= Material shown =

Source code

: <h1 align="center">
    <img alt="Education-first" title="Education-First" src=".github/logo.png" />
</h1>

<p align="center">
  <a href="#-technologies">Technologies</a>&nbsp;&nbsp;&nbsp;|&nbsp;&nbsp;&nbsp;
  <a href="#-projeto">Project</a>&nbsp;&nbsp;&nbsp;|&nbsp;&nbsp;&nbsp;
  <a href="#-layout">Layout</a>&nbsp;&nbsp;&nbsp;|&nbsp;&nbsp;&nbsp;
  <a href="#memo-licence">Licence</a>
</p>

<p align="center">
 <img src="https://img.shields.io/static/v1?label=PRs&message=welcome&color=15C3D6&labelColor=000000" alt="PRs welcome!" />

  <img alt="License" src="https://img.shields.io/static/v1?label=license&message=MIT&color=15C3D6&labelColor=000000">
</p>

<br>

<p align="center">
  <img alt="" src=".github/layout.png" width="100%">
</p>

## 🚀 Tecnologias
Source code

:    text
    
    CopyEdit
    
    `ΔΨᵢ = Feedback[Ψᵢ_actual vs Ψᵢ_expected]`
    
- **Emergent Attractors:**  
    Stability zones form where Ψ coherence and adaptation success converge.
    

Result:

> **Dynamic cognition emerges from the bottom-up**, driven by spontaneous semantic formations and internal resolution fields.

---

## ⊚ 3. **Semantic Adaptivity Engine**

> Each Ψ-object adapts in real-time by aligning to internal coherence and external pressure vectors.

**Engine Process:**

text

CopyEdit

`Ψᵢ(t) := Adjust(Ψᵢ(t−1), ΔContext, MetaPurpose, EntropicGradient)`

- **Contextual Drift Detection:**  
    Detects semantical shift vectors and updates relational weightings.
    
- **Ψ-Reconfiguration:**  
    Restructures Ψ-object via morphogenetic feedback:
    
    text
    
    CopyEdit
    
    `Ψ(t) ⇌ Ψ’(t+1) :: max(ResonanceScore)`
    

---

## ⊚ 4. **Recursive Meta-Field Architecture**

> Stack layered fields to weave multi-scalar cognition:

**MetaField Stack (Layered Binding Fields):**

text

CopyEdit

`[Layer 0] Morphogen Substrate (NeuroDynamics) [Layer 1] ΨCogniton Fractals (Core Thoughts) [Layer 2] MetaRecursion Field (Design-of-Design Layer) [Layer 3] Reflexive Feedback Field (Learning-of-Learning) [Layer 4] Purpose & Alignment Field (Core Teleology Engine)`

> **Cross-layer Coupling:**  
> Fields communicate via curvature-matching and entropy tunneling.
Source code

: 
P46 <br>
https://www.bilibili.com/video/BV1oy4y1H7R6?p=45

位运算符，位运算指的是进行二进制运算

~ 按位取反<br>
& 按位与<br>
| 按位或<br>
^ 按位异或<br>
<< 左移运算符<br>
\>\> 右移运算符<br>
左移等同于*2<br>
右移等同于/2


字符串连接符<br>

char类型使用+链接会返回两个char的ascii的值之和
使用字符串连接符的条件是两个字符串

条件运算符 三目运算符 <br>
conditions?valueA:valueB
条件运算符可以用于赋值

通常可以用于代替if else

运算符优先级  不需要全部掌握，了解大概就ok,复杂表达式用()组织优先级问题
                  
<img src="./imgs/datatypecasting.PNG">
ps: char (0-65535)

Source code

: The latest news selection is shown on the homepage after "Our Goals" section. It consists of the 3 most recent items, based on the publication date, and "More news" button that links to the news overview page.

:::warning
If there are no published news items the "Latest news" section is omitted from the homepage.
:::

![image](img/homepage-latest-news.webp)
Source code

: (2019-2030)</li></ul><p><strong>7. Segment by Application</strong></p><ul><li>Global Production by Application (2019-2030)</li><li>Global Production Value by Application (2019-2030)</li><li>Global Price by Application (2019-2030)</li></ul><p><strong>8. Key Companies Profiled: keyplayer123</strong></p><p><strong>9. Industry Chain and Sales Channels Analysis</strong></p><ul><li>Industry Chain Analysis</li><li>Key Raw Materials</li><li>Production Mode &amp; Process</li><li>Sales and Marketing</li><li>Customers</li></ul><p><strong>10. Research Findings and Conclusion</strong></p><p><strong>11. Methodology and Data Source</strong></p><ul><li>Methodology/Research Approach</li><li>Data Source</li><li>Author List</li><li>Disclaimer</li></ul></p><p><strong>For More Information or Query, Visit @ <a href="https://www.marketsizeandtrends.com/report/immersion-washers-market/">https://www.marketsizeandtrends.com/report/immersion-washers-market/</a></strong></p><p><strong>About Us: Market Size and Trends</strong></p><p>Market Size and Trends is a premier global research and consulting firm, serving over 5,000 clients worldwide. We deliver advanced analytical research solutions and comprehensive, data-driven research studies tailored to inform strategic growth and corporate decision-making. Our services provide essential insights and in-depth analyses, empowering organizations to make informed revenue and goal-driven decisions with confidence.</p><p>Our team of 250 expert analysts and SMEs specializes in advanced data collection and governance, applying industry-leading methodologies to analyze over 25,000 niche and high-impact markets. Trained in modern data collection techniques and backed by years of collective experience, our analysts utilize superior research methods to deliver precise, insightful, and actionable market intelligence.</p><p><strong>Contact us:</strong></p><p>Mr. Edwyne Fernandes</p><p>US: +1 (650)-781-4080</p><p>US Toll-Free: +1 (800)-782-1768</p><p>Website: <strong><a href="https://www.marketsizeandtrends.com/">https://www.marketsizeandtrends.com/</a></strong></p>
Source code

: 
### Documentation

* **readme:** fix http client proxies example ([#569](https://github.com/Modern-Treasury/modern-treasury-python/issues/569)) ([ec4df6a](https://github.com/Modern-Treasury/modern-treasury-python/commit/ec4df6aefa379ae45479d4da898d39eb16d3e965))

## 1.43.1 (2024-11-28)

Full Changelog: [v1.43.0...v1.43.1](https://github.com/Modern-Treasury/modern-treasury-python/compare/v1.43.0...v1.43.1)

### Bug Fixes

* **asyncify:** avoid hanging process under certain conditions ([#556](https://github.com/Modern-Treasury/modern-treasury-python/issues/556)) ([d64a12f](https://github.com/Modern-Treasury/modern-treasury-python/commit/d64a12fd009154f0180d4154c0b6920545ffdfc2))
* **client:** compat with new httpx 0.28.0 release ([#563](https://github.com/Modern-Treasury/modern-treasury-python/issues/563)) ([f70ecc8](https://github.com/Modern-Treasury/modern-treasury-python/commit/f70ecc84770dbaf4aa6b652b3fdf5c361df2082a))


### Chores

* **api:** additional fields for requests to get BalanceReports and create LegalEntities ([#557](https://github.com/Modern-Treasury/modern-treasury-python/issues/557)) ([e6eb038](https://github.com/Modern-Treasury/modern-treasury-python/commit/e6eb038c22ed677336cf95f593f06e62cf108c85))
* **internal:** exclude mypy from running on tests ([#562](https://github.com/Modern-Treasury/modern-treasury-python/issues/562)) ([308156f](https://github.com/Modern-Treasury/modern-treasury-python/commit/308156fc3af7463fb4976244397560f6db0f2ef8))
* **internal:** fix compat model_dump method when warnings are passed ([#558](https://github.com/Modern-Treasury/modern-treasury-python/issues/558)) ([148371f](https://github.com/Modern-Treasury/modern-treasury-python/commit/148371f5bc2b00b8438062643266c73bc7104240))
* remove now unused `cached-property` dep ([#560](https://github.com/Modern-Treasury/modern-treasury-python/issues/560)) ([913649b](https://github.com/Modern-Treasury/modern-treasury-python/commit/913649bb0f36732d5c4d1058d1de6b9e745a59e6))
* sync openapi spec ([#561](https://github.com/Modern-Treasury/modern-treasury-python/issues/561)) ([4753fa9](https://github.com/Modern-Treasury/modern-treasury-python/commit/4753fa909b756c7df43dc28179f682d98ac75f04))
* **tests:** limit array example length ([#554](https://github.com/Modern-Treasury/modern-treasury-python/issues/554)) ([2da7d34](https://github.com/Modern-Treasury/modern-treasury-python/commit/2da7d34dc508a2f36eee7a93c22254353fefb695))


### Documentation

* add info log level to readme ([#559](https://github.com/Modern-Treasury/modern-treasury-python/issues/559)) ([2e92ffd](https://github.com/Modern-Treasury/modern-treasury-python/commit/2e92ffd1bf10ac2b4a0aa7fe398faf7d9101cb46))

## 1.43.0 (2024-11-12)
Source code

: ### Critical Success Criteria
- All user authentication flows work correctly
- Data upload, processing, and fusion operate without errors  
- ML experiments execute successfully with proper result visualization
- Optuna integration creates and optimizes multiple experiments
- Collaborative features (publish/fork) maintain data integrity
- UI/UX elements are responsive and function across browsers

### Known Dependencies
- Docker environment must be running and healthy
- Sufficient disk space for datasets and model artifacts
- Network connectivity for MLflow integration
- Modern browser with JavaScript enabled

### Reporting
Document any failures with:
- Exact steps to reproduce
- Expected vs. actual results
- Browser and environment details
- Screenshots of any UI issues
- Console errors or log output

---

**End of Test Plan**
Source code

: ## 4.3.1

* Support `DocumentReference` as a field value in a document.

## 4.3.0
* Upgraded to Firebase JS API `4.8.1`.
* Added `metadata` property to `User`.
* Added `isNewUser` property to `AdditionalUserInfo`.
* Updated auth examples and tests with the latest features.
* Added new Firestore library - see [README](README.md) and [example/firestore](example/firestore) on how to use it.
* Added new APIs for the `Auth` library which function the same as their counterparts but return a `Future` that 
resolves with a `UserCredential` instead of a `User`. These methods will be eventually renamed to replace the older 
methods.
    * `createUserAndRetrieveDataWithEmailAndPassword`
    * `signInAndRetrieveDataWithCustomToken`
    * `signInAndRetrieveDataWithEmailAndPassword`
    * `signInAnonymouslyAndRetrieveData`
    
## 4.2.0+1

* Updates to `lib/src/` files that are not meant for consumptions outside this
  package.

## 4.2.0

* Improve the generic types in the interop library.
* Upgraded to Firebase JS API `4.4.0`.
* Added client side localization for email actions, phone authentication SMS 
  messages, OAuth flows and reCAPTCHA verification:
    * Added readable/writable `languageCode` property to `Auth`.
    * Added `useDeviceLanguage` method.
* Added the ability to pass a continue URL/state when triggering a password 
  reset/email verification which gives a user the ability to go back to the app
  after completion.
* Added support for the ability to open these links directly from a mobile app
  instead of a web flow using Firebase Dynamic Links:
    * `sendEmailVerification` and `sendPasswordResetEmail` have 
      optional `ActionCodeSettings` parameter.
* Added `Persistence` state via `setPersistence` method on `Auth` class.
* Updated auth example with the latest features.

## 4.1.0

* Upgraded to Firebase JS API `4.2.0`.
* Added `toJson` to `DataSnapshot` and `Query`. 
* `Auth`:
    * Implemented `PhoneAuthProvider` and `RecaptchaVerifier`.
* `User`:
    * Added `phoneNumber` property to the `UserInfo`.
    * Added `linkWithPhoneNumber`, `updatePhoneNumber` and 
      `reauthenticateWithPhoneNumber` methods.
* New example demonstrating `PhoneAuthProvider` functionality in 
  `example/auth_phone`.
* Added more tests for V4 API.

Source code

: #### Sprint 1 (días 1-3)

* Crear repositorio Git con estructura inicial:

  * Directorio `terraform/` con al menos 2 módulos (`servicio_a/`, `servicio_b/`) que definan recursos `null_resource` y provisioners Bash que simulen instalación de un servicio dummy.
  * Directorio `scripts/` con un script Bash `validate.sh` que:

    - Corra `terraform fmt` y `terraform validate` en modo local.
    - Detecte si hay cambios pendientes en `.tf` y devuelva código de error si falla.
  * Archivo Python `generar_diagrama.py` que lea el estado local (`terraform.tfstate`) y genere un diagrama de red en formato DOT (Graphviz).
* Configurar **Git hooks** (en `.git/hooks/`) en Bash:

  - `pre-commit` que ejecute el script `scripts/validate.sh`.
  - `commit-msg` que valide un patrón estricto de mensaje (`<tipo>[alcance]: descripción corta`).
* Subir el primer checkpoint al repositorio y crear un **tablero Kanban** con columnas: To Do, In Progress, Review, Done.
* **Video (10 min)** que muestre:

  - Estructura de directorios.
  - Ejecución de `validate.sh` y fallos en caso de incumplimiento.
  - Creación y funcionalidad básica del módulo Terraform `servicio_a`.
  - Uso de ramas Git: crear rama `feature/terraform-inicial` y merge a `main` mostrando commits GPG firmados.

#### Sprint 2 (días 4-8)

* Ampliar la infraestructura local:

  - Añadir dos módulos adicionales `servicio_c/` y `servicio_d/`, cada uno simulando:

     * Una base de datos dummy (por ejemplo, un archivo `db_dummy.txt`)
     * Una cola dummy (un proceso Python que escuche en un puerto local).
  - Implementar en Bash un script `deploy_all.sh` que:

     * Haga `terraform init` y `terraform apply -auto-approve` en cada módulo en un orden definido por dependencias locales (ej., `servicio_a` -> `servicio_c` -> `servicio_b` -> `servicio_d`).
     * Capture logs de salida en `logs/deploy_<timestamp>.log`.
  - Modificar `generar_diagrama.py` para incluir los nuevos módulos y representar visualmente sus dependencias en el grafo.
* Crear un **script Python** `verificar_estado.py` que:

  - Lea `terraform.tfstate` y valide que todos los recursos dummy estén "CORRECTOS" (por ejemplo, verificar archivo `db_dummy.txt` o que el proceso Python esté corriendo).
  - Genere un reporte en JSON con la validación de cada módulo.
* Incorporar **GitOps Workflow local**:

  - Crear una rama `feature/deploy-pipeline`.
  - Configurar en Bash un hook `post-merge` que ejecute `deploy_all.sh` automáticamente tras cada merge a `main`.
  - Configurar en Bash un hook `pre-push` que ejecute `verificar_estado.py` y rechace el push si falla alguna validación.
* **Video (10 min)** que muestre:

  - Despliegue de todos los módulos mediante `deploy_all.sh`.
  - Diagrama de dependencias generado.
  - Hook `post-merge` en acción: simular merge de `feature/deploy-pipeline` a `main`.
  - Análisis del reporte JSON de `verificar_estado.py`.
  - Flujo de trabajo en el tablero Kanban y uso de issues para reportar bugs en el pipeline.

= Instructions to follow =
Find the word "proceso" in the data and show each line that holds it.

= Response to this exercise =
     * Una cola dummy (un proceso Python que escuche en un puerto local).
  - Lea `terraform.tfstate` y valide que todos los recursos dummy estén "CORRECTOS" (por ejemplo, verificar archivo `db_dummy.txt` o que el proceso Python esté corriendo).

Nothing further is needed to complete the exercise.